DOCUMENT SEGMENT »
• • • • • • •

At the beginning of 2015, I took my first serious dive into the films of the 1920s. So it hasn’t been that long since I first encountered Destiny (Der müde Tod) (1921), one of the earliest films of Fritz Lang’s career. Somewhat overshadowed by the director’s later silent epics Dr. Mabuse, Die Nibelungen and Metropolis, Destiny nevertheless holds a special place in cinema history thanks to its avowed influence on two men: Alfred Hitchcock and Luis Buñuel. Both were in their early twenties at the time and soon embarked on filmmaking careers of their own. Something about Lang’s creepy, romantic fairy tale helped clarify what they wanted to do with their lives. In other words, we’re talking about the Velvet Underground of movies here. But for some reason, I didn’t feel any particular pressure to have the kind of revelatory experience that Hitchcock or Buñuel evidently did — either in January 2015 or on my second viewing this week. I’ve always taken pride in a native sympathy toward, and patience with, silent cinema, but the brutal fact is that there are still only a couple dozen silent films that I really love. In the midst of a whirlwind survey of Keaton, von Stroheim, Valentino, Griffith and more, Destiny struck me as a good film but not something I could get worked up about one way or the other. A second viewing was called for to answer this question: if this movie doesn’t open my eyes to new cinematic possibilities, why is that?
Befitting a fairy tale, the premise is simple and strong: two lovers are separated, literally, by Death, personified by a mysterious traveler who comes into town and suggestively purchases land next to a cemetery. No scientific or moral explanation for the young man’s demise is offered. His allotted time had simply run out. When the young woman comes to plead for a miracle, Death shows her a room full of candles, of varying sizes, symbolizing the fate of every living person. Death contends that he is merely following God’s orders and that he doesn’t enjoy this any more than we do — the German title translates as Weary Death. As played by the granite-faced Bernhard Goetzke, with his long black cape, the figure is certainly more vampiric than angelic. Nevertheless, he offers the woman a chance; nay, three chances. She is to embark on a role-playing exercise, embodying the lovers of three men in different parts of the world who have likewise been slated for a rendezvous with eternity. If she can help any one of them escape his fate, then her own lover will be brought back to life.
And so, Destiny morphs from a German Expressionist horror film, complete with shuffling ghosts and grotesque local officials, to a multicultural epic in the vein of D.W. Griffith’s Intolerance. Lang’s film might not be as grand or expansive as that cinematic doorstop, but it’s also more forceful and consistent in its denunciation of prejudice and cruelty. The three stories — set in an unspecified Muslim country, Italy and China — are essentially one story, in which the young man (Walter Janssen) and the young woman (Lil Dagover) are pulled apart for political or religious reasons. The local ruling authorities are the villains in each segment (Rudolf Klein-Rogge, a Lang regular, gives a pair of dastardly performances), and in two out of three the woman is ordered to marry a potentate instead of the commoner with whom she’s in love. The segments are presented in ascending order of sophistication with regards to the escape attempts: secret notes and ineffectual hiding, then subterfuge and poison, and finally out-and-out magic. But the unyielding hand of fate stretches over all the young woman’s efforts, and just as Janssen and Dagover play all three parts, so too does Goetzke appear as the unflappable executioner each time.

• • • • • • •

Records from a collection
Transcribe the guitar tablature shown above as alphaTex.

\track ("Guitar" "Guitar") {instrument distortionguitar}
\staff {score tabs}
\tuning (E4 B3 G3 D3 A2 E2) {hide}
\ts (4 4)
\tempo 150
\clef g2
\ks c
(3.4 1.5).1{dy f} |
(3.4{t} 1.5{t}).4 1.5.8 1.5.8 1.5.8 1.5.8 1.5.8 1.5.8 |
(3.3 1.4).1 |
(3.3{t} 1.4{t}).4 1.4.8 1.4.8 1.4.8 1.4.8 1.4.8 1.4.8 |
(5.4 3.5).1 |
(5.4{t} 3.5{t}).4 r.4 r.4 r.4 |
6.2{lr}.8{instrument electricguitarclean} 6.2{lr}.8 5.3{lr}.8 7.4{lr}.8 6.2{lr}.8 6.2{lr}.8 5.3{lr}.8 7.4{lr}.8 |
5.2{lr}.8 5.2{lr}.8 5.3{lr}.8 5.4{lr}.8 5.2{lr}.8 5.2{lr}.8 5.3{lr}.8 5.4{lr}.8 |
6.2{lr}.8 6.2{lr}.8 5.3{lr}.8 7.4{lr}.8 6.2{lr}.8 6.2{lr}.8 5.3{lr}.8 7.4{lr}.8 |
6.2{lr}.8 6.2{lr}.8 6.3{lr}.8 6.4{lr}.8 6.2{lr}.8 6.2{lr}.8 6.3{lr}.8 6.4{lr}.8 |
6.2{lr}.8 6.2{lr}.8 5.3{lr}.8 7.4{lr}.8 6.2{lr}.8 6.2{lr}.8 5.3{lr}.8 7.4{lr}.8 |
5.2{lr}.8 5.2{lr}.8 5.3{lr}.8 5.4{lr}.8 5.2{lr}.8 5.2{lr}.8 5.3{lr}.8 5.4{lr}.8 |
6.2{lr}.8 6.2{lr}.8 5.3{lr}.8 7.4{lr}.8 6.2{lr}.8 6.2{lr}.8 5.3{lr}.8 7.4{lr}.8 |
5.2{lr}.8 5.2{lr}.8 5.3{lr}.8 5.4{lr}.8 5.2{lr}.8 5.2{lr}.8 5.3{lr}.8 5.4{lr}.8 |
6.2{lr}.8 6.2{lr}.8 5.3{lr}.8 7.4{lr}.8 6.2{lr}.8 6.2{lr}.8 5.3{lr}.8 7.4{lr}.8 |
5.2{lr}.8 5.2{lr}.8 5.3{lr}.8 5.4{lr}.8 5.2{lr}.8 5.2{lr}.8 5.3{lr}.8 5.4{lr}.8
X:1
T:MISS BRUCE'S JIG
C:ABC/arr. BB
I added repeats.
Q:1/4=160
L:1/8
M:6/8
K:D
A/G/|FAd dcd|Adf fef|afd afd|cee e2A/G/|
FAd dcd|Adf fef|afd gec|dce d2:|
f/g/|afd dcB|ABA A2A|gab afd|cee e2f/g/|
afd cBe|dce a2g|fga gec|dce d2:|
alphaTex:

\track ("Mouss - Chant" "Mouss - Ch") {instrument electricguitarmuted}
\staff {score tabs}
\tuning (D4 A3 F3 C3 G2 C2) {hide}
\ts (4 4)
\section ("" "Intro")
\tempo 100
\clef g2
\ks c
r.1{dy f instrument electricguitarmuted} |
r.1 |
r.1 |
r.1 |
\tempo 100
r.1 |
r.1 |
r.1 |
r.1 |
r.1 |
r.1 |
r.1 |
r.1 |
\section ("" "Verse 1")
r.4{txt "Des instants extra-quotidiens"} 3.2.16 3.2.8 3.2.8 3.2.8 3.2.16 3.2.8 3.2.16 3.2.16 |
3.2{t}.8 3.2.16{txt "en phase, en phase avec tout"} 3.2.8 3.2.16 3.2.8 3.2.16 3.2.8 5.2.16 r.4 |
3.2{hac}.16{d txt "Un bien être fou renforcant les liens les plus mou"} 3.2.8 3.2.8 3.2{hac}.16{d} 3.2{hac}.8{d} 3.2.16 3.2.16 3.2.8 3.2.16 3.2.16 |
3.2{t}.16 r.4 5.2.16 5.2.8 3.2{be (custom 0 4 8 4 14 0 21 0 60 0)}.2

• • • • • • •

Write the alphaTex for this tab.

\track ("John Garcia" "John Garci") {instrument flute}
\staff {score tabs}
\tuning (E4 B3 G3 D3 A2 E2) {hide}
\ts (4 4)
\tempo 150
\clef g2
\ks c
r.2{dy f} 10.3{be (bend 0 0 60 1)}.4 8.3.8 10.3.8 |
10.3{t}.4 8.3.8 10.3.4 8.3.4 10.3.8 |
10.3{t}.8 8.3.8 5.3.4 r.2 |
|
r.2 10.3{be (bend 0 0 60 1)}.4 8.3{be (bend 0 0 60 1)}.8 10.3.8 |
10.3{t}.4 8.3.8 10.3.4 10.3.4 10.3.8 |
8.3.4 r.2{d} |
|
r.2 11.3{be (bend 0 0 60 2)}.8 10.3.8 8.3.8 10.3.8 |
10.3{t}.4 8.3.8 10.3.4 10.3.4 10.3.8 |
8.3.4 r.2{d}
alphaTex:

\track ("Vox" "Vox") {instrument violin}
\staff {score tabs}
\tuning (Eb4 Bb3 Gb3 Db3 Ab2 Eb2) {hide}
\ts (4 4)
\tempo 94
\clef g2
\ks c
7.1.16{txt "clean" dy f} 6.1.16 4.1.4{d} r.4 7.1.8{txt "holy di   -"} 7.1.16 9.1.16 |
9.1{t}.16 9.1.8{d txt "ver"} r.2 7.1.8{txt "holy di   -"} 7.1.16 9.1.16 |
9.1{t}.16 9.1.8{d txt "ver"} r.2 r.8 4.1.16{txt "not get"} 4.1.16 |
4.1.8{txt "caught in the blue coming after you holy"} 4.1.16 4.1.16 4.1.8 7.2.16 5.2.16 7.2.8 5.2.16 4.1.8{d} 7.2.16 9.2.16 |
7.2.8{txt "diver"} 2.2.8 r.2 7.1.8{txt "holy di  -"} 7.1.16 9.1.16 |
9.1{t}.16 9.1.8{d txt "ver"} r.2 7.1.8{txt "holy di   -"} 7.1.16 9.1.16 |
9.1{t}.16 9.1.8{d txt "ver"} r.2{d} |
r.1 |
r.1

• • • • • • •

THE TASKS »
[a] In the entries, starting at the line containing "Transcribe the guitar" and ending at the line containing "r.4 5.2.16 5.2.8", replace "repeats" with "ornaments". Give those lines again with everything else left as it is.
[b] Write the next part of the essay on Fritz Lang's film Destiny, picking up after its final sentence.

THE ANSWERS »
[a]
Transcribe the guitar tablature shown above as alphaTex.

\track ("Guitar" "Guitar") {instrument distortionguitar}
\staff {score tabs}
\tuning (E4 B3 G3 D3 A2 E2) {hide}
\ts (4 4)
\tempo 150
\clef g2
\ks c
(3.4 1.5).1{dy f} |
(3.4{t} 1.5{t}).4 1.5.8 1.5.8 1.5.8 1.5.8 1.5.8 1.5.8 |
(3.3 1.4).1 |
(3.3{t} 1.4{t}).4 1.4.8 1.4.8 1.4.8 1.4.8 1.4.8 1.4.8 |
(5.4 3.5).1 |
(5.4{t} 3.5{t}).4 r.4 r.4 r.4 |
6.2{lr}.8{instrument electricguitarclean} 6.2{lr}.8 5.3{lr}.8 7.4{lr}.8 6.2{lr}.8 6.2{lr}.8 5.3{lr}.8 7.4{lr}.8 |
5.2{lr}.8 5.2{lr}.8 5.3{lr}.8 5.4{lr}.8 5.2{lr}.8 5.2{lr}.8 5.3{lr}.8 5.4{lr}.8 |
6.2{lr}.8 6.2{lr}.8 5.3{lr}.8 7.4{lr}.8 6.2{lr}.8 6.2{lr}.8 5.3{lr}.8 7.4{lr}.8 |
6.2{lr}.8 6.2{lr}.8 6.3{lr}.8 6.4{lr}.8 6.2{lr}.8 6.2{lr}.8 6.3{lr}.8 6.4{lr}.8 |
6.2{lr}.8 6.2{lr}.8 5.3{lr}.8 7.4{lr}.8 6.2{lr}.8 6.2{lr}.8 5.3{lr}.8 7.4{lr}.8 |
5.2{lr}.8 5.2{lr}.8 5.3{lr}.8 5.4{lr}.8 5.2{lr}.8 5.2{lr}.8 5.3{lr}.8 5.4{lr}.8 |
6.2{lr}.8 6.2{lr}.8 5.3{lr}.8 7.4{lr}.8 6.2{lr}.8 6.2{lr}.8 5.3{lr}.8 7.4{lr}.8 |
5.2{lr}.8 5.2{lr}.8 5.3{lr}.8 5.4{lr}.8 5.2{lr}.8 5.2{lr}.8 5.3{lr}.8 5.4{lr}.8 |
6.2{lr}.8 6.2{lr}.8 5.3{lr}.8 7.4{lr}.8 6.2{lr}.8 6.2{lr}.8 5.3{lr}.8 7.4{lr}.8 |
5.2{lr}.8 5.2{lr}.8 5.3{lr}.8 5.4{lr}.8 5.2{lr}.8 5.2{lr}.8 5.3{lr}.8 5.4{lr}.8
X:1
T:MISS BRUCE'S JIG
C:ABC/arr. BB
I added ornaments.
Q:1/4=160
L:1/8
M:6/8
K:D
A/G/|FAd dcd|Adf fef|afd afd|cee e2A/G/|
FAd dcd|Adf fef|afd gec|dce d2:|
f/g/|afd dcB|ABA A2A|gab afd|cee e2f/g/|
afd cBe|dce a2g|fga gec|dce d2:|
alphaTex:

\track ("Mouss - Chant" "Mouss - Ch") {instrument electricguitarmuted}
\staff {score tabs}
\tuning (D4 A3 F3 C3 G2 C2) {hide}
\ts (4 4)
\section ("" "Intro")
\tempo 100
\clef g2
\ks c
r.1{dy f instrument electricguitarmuted} |
r.1 |
r.1 |
r.1 |
\tempo 100
r.1 |
r.1 |
r.1 |
r.1 |
r.1 |
r.1 |
r.1 |
r.1 |
\section ("" "Verse 1")
r.4{txt "Des instants extra-quotidiens"} 3.2.16 3.2.8 3.2.8 3.2.8 3.2.16 3.2.8 3.2.16 3.2.16 |
3.2{t}.8 3.2.16{txt "en phase, en phase avec tout"} 3.2.8 3.2.16 3.2.8 3.2.16 3.2.8 5.2.16 r.4 |
3.2{hac}.16{d txt "Un bien être fou renforcant les liens les plus mou"} 3.2.8 3.2.8 3.2{hac}.16{d} 3.2{hac}.8{d} 3.2.16 3.2.16 3.2.8 3.2.16 3.2.16 |
3.2{t}.16 r.4 5.2.16 5.2.8 3.2{be (custom 0 4 8 4 14 0 21 0 60 0)}.2

[b]
In short, all three candles are snuffed out. The young woman’s task was hopeless. Even so, Death offers yet another chance. If the woman can somehow persuade someone in town to trade their life for the man’s, then Death will be satisfied. In the most fairy-tale touch of all, the woman’s (admittedly, rather disturbing) request is met each time with the same lyrical refusal. Then, in a theatrical eleventh-hour twist, the woman rescues a baby from a burning building and decides to end her own life. This scene made me imagine a truly diabolical, O. Henry-style ending in which the woman gives up her life to be reunited with the man, only to have her selfless act finally prompt Death to resurrect the man, so that they merely switch places. Thankfully, perhaps, Lang’s film doesn’t go there. In a more thematically coherent gesture, the two lovers are indeed reunited in the afterlife. No tyrant, or fundamentalist, or jealous creep can touch them there.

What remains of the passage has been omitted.